The Igbo language is really trying to drive me nuts. Let me tell you how. The other day, I was on my computer writing (not blogging) when I suddenly got inspired to add a twist to what I was writing, but to complete it, I needed the Igbo word for Lion. I was sure it was Agu, but then, I started reading a list of Igbo names on Google, and in the list, Agu was interpreted as Tiger. My people, that was how the confusion started.
So, naturally, I turned to my Facebook family where the conversation entered Part 2.
Some people said that the Igbo word for Lion is indeed Agu, while some said that Agu is for the tiger and Odum is for the Lion. With each comment, I got more confused. Then I called my grandma to ask her, and she said that Odum is for the lion. She buttressed her point by saying that “Chineke emechigo onu odum n’ime oyele.” [God has closed the mouth of the lion in the den]. So according to this saying from my grandma, odum is the lion.
I had made up my mind that grandma was right, but my friend, Nwadiuto confused me again by showing me this picture of this popular Igbo fabric, called “Isiagu.” Isiagu means lion head(s). So I started thinking again that if this fabric is Isiagu, then maybe Agu really means Lion.
I might be wrong, but I think that among the three main languages of Nigeria – Igbo, Yoruba, and Hausa – the Igbo language is the hardest of them all. Although I don’t speak Hausa or Yoruba fluently, I certainly think that if I was not Igbo and I had to learn all three languages, Igbo would be the most difficult one for me.
But just when I was losing all hope, Adaure Achumba came in and saved the day. She said, “No word for tiger in Igbo language. Tigers are not indigenous to Africa.

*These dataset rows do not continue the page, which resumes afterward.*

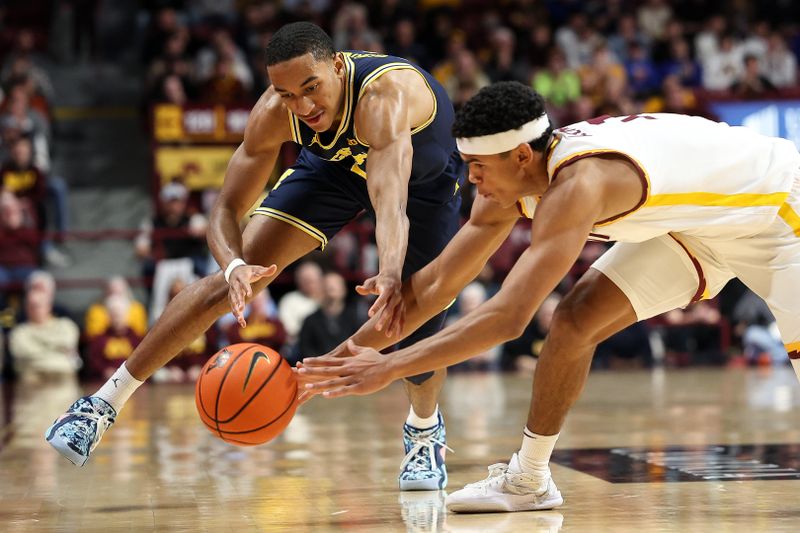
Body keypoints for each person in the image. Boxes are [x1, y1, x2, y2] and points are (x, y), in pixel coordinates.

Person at [298, 81, 800, 513]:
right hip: (693, 227)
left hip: (780, 212)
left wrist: (388, 368)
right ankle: (531, 480)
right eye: (466, 164)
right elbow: (433, 286)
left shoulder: (581, 182)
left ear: (520, 156)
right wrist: (336, 362)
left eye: (478, 166)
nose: (470, 179)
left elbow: (510, 317)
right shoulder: (510, 184)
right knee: (576, 319)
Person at [46, 22, 465, 492]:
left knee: (416, 316)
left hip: (421, 186)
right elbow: (224, 208)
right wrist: (233, 265)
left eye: (312, 88)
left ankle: (424, 432)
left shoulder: (382, 97)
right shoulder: (275, 111)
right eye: (288, 95)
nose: (303, 107)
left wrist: (389, 272)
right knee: (225, 284)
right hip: (333, 172)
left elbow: (391, 204)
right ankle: (102, 404)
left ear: (338, 66)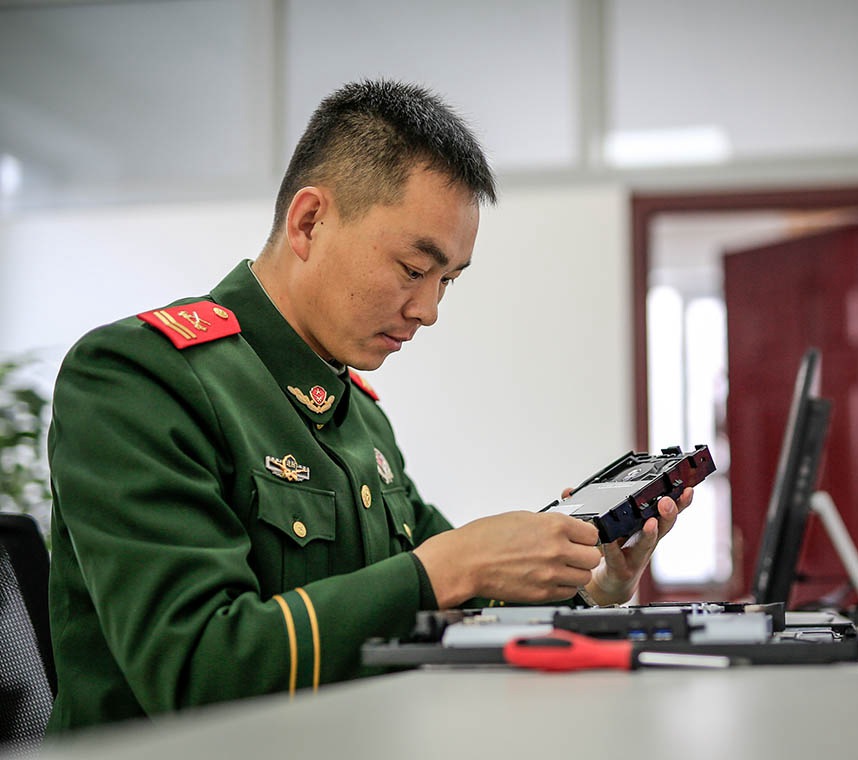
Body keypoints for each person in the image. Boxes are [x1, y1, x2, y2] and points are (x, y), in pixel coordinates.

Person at [45, 79, 692, 732]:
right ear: (309, 223)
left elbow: (465, 606)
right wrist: (451, 565)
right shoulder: (140, 376)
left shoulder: (356, 412)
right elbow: (195, 670)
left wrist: (594, 586)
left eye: (447, 281)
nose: (429, 310)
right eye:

Agu is used as generic for ‘Big Cats’ like leopards and cheetahs, as well as lions, while Odum is specific to lion. I have heard Edi Abali used for panther.”
Now, this makes the most sense. Honestly, if I could enroll myself in an Igbo class, I would. I want to know beyond the conversational Igbo language; I want to know without a doubt that Agu stands for big cats. I want to know the Igbo language and culture in its entirety. Is this wishful thinking?